Perguntas para responder ->
**1.** Responda com base no trecho sobre tradução:
(a) Quem acreditava que o homem era bom por si ou por natureza?
(b) Quantos anos de história europeia esse fato estragou?
(c) Quem exclamou que a afirmação lhe parecia demasiada e paradoxal?
**2.** Reproduza, sem nenhuma alteração, a passagem do trecho sobre tradução que vai de "Ou para voltar" até "irrecusavelmente a verdade?".
**3.** Liste todas as profissões ou ocupações de pessoas mencionadas no trecho sobre tradução.

Trecho de origem ->
%%

A atitude inversa, que é a tradicional, consiste em acreditar que o desejável já está aí como um fruto espontâneo da realidade. Isto nos cegou de antemão para entender as coisas humanas. Todos, por exemplo, desejamos que o homem seja bom, mas o Rousseau dos senhores que nos infligiram acreditava que esse desejo já estava realizado sem dúvida, que o homem era bom por si ou por natureza. Fato este que estragou um século e meio de historia européia, que poderia ter sido magnífica, e necessitamos infinitas angústias, enormes catástrofes – e as que ainda hão de vir – para redescobrir a verdade simples, conhecida por quase todos os séculos anteriores, segundo a qual o homem, por si, não é senão um animal mau.
Ou para voltar definitivamente ao nosso tema: destacar a impossibilidade de traduzir está tão longe de subtrair sentido a tal ocupação, que ninguém pensa em considerar absurdo o fato de falarmos uns com outros em nosso idioma materno e, contudo, trata-se também de um exercício utópico.
Esta afirmação produziu em torno uma onda de oposições e protestos. “Isso é um superlativo ou, melhor, o que os gramáticos chamam um “excesso”, disse um filólogo, até então calado. “Parece-me demasiado dizer isso e coisa paradoxal”, exclamou um sociólogo.
– Vejo que o barquinho ousado de minha doutrina corre o risco de naufragar nesta súbita tormenta. Eu compreendo que para ouvidos franceses, mesmo sendo como o dos senhores, tão benévolos, resulte duro ouvir a afirmação de que falar é um exercício utópico. Mas, o que posso fazer, se isto é irrecusavelmente a verdade?

%%

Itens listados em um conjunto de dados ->
%%

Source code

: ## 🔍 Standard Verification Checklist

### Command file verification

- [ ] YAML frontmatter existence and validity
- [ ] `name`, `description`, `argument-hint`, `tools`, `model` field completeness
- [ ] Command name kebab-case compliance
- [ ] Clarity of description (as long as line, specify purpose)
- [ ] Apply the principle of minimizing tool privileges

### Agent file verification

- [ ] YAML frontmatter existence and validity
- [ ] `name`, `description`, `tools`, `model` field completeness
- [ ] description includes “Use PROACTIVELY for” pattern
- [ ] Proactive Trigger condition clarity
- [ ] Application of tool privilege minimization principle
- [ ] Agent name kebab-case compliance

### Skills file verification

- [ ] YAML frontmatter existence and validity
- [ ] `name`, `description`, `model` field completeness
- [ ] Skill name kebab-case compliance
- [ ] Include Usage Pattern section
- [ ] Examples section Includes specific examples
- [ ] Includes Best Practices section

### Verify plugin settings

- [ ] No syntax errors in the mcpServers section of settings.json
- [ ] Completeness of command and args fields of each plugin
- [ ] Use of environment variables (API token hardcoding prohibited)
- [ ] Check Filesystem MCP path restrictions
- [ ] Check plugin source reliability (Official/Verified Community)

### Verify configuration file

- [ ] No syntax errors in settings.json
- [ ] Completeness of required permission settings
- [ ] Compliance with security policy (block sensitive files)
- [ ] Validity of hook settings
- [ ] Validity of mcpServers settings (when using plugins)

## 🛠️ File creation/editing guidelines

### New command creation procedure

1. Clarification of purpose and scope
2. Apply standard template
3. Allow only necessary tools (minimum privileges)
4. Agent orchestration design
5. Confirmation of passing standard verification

%%
%%

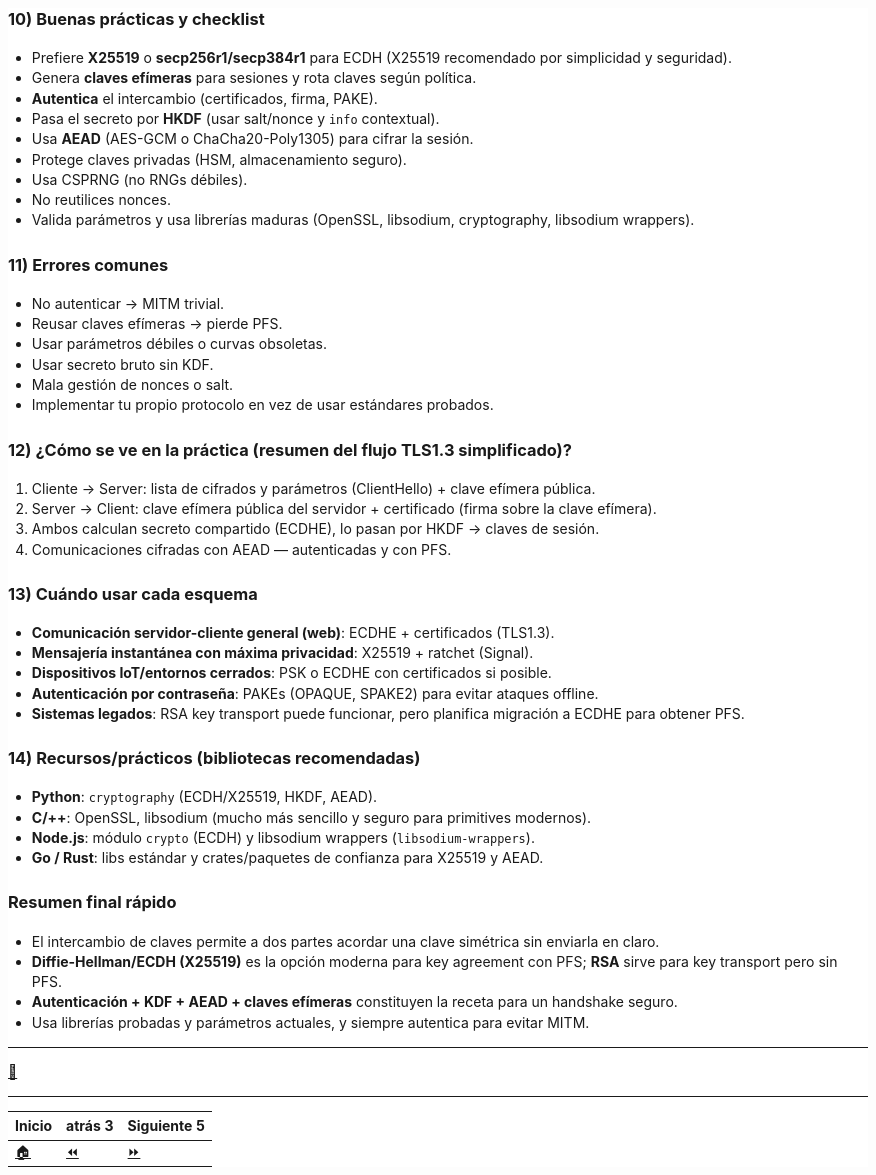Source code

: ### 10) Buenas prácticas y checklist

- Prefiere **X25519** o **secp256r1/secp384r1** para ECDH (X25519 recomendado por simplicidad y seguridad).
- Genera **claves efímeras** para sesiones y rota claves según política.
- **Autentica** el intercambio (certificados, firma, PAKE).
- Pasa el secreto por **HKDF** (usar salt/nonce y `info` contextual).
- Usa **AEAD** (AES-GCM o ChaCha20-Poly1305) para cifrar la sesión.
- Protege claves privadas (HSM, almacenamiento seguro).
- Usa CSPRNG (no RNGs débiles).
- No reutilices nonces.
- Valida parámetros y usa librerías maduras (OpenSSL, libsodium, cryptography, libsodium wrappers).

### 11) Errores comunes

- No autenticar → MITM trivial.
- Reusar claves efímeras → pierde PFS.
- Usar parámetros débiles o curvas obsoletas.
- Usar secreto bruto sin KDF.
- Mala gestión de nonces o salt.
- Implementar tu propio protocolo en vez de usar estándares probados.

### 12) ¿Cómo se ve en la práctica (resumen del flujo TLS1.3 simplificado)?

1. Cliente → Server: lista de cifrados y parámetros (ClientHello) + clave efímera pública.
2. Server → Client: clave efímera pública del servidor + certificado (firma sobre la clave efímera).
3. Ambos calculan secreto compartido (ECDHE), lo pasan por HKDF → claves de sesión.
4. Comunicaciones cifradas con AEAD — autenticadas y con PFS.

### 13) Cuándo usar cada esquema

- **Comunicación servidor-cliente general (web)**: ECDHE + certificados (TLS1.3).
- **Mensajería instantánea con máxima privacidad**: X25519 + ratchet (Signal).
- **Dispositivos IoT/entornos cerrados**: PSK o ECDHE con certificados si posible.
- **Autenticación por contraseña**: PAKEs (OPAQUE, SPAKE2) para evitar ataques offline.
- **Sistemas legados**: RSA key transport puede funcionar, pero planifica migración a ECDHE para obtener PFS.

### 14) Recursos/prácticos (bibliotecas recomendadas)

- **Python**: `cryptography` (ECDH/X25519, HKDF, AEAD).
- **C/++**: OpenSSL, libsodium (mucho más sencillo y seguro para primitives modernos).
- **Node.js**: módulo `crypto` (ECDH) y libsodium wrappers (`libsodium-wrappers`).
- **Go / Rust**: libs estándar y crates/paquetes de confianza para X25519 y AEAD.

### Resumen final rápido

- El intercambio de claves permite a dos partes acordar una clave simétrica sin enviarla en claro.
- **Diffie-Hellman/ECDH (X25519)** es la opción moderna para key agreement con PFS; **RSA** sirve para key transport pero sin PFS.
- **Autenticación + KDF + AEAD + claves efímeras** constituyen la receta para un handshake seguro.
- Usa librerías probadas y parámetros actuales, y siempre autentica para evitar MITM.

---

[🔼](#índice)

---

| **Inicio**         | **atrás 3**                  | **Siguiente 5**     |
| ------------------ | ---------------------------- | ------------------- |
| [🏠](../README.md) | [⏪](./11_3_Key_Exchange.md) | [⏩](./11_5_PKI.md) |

%%

Respostas por item ->
**1.**
(a) O Rousseau dos senhores que nos infligiram.
(b) Um século e meio.
(c) Um sociólogo.

**2.**
Ou para voltar definitivamente ao nosso tema: destacar a impossibilidade de traduzir está tão longe de subtrair sentido a tal ocupação, que ninguém pensa em considerar absurdo o fato de falarmos uns com outros em nosso idioma materno e, contudo, trata-se também de um exercício utópico.
Esta afirmação produziu em torno uma onda de oposições e protestos. “Isso é um superlativo ou, melhor, o que os gramáticos chamam um “excesso”, disse um filólogo, até então calado. “Parece-me demasiado dizer isso e coisa paradoxal”, exclamou um sociólogo.
– Vejo que o barquinho ousado de minha doutrina corre o risco de naufragar nesta súbita tormenta. Eu compreendo que para ouvidos franceses, mesmo sendo como o dos senhores, tão benévolos, resulte duro ouvir a afirmação de que falar é um exercício utópico. Mas, o que posso fazer, se isto é irrecusavelmente a verdade?

**3.** Gramáticos, filólogo, sociólogo.